I did the pitmaster's blend with layered corn cobb.  Bought the corn cobb at Tractor supply.  No where else carried it.  

It is really good.  Last time I did an apple / cherry mix.  I thought it was OK, but I prefer the pitmaster blend from Todd because it has maple, hickory, and cherry in it.  Again, layered with some corn cobb.  It really adds something to the flavor.  I don't think it would be as good without it.


----------



## smokewood (Dec 20, 2015)

I have been using Apple which I love, thinking of adding some Hickory to it, what ratio do you suggest?  As I have 3 pork loins ready for the smoker tomorrow.


----------



## foamheart (Dec 20, 2015)

Corn cob and apple


----------



## mowin (Dec 20, 2015)

Hickory is my pick for bacon, and pretty much everything I smoke..


----------



## remsr (Dec 20, 2015)

The wood I choose depends on the smoker I am using and the product I intend to smoke. Red oak for brisket regardless of the smoker I use which is always the WSM. Pecan and apple for ribs on the WSM because hickory is to smoky but just right on the Masterbuilt electric, or any gas smoker. I like mesquite for chicken in the Masterbuilt electric which I transfer to the Holand grill when it's done to crisp the skin as you know the Holand cooks at around 400 degrees by time, it has no adjustment controls. The smoker I use for butts is always the WSM for smoke until the inturnal temp is at 160 then I transfer it to the Masterbuilt for regulated heat that I can set and forget. The woods I choose depends on what I inject and rub the butts with, cherry, orange,peach, apple usually fruit woods. Sometimes sugar maple and hickory.


----------



## daveomak (Dec 20, 2015)

You've definitely got this smoking stuff figured out....    OK...... we will need pictures of the smoker making smoke and later, some grub in it...   

Dave


----------



## remsr (Dec 20, 2015)

While visiting in Vermont I tried some corn cob smoked meats that were fantastic. Thanks for reminding me. Next time I go up north I'll bring back a bunch.
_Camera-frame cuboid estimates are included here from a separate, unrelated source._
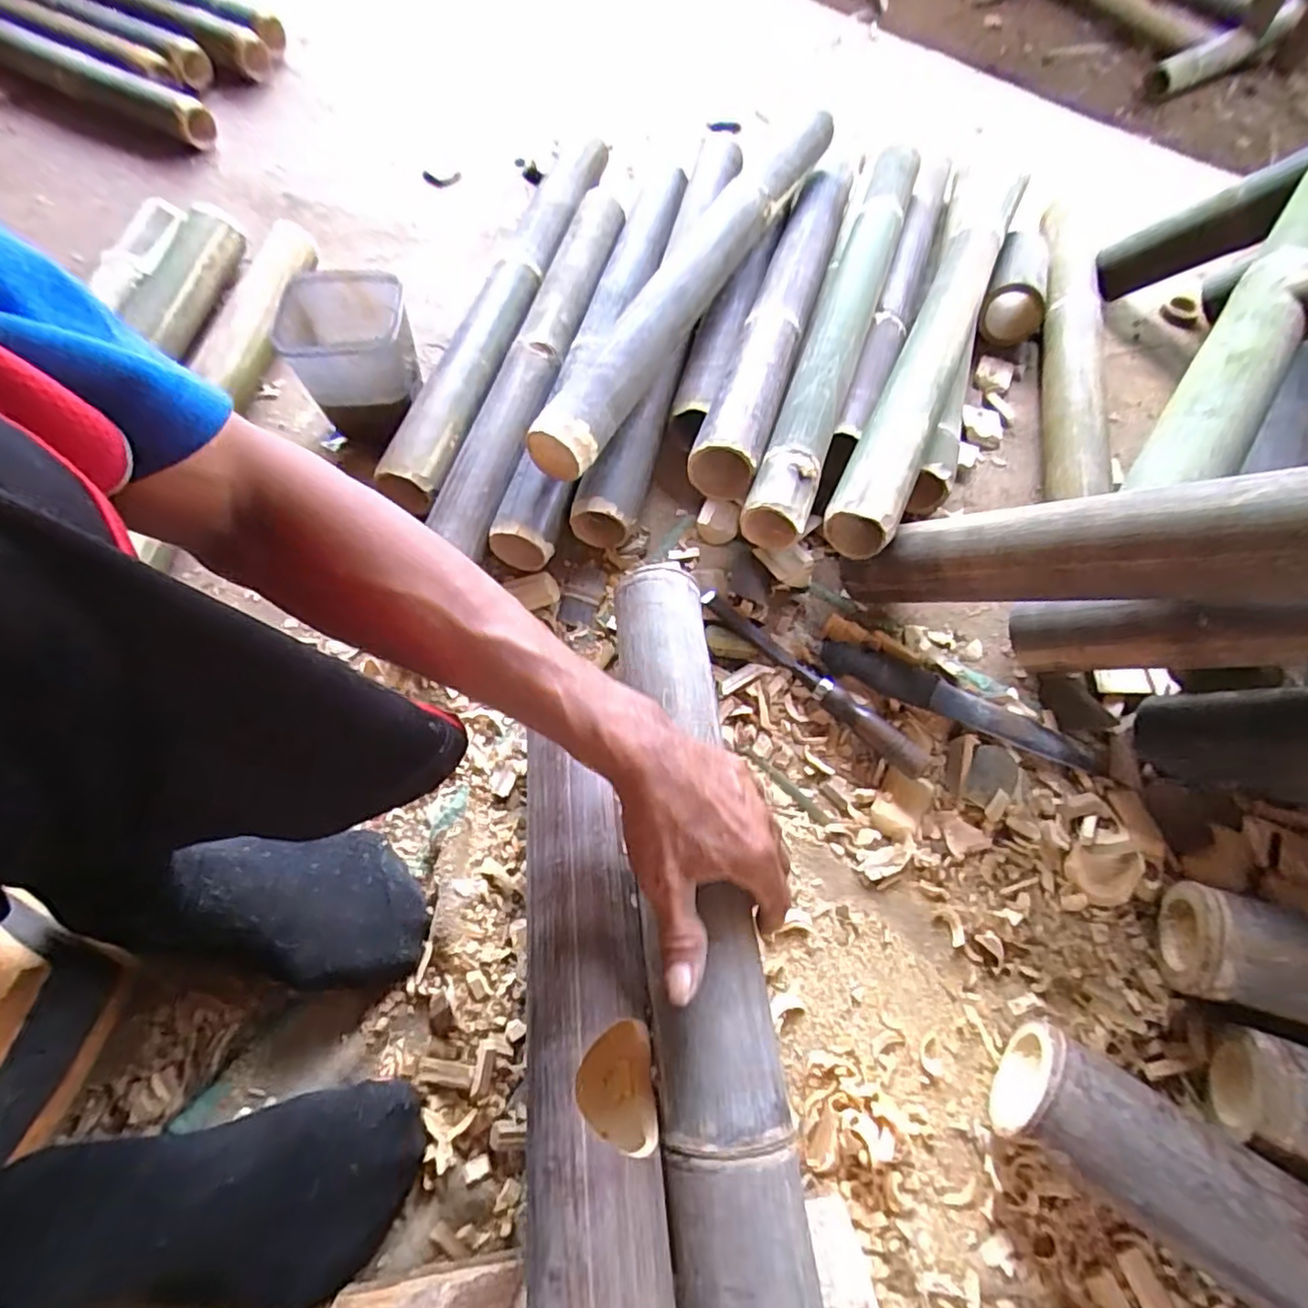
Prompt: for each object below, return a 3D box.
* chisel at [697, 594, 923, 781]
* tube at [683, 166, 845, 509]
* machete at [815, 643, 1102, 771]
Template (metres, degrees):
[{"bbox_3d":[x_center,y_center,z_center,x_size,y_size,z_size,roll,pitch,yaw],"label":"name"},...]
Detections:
[{"bbox_3d":[0.136,0.018,0.564,0.024,0.021,0.241,-41,70,-20],"label":"chisel"},{"bbox_3d":[0.140,-0.386,0.684,0.064,0.050,0.550,17,64,7],"label":"tube"},{"bbox_3d":[0.267,0.042,0.559,0.245,0.031,0.035,21,64,10],"label":"machete"}]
They burn them for fule to heat their homes up there.


----------



## remsr (Dec 20, 2015)

I do all my posting from my iPhone all the pictures are taken on my phone as well but I do not know how to post a string of pictures with discriptions?????


----------



## harley10 (Dec 26, 2015)

I prefer the pitmaster blend from Todd, But I might try some corn cob next time.

Dave,


----------